Copy the following data exactly and drop the pictures.

Provided material:
"""
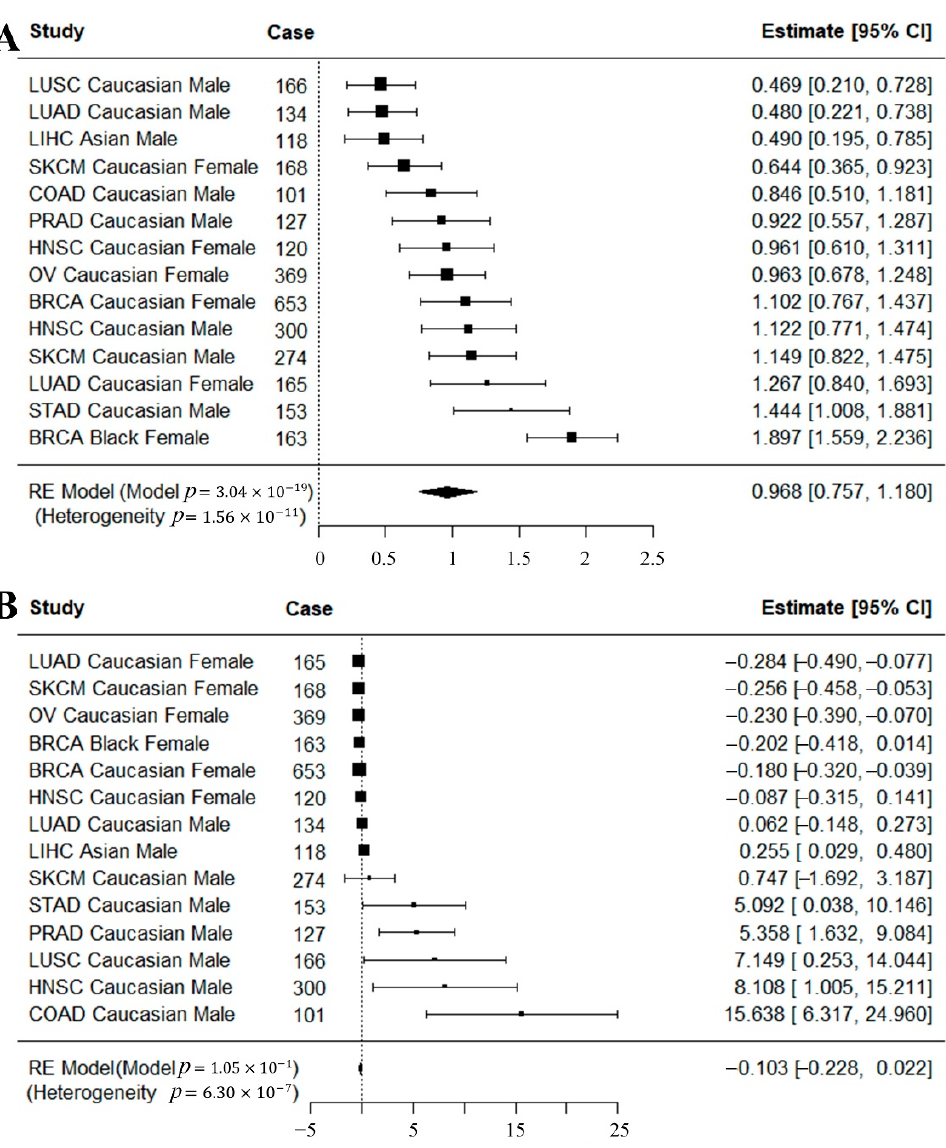
Figure 4. Meta-analysis for cancer risk. ( A ) Meta-analysis of cancer risk results of HR NonRef (Table 1). ( B ) Meta-analysis of cancer risk results of ROH (Table 2). Heterogeneity p < 0.05 indicates significant heterogeneity across cancer datasets, thus a random effect model was used for the meta-analysis. HR NonRef behaved consistently across multiple cancer types, which resulted in a significant meta-analysis p -value. ROH, on the other hand, was not significant.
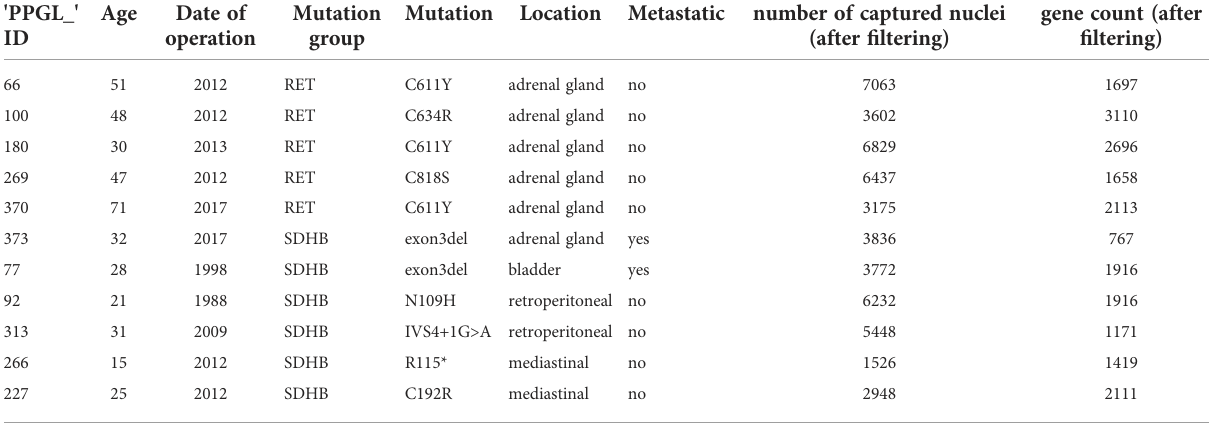
TABLE 1 Clinical information and snRNAseq quality parameters of processed/analyzed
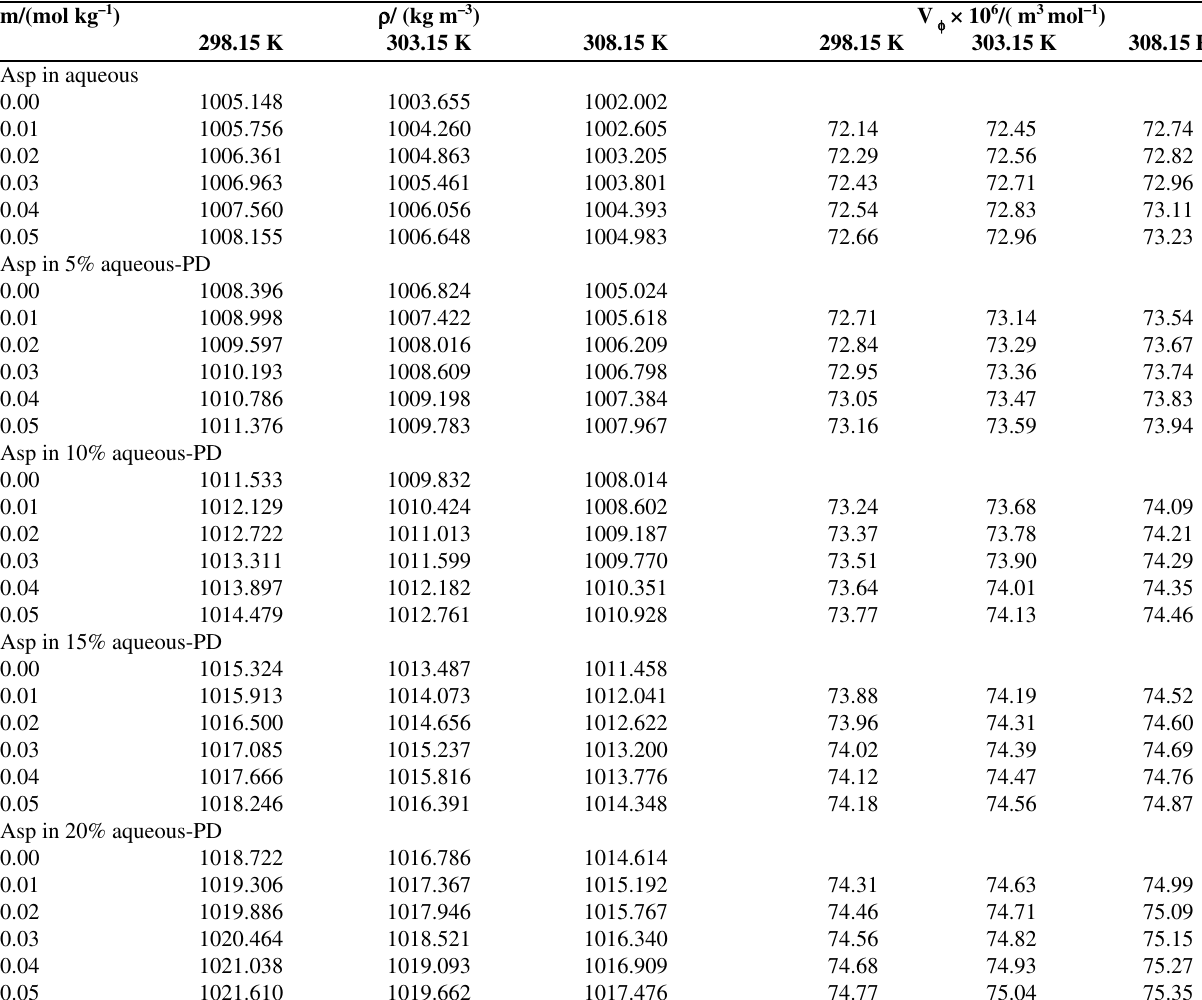
Table 1. Densities, ρ , and apparent molar volumes, V φ , of solutions of Asp in aqueous and aqueous-PD (5, 10,15 and 20%, PD w/w in water) as function of molality, m, of Asp at different temperatures. m/(mol kg –1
"""
Solution to this exercise:
Figure 4. Meta-analysis for cancer risk. ( A ) Meta-analysis of cancer risk results of HR NonRef (Table 1). ( B ) Meta-analysis of cancer risk results of ROH (Table 2). Heterogeneity p < 0.05 indicates significant heterogeneity across cancer datasets, thus a random effect model was used for the meta-analysis. HR NonRef behaved consistently across multiple cancer types, which resulted in a significant meta-analysis p -value. ROH, on the other hand, was not significant.
TABLE 1 Clinical information and snRNAseq quality parameters of processed/analyzed
Table 1. Densities, ρ , and apparent molar volumes, V φ , of solutions of Asp in aqueous and aqueous-PD (5, 10,15 and 20%, PD w/w in water) as function of molality, m, of Asp at different temperatures. m/(mol kg –1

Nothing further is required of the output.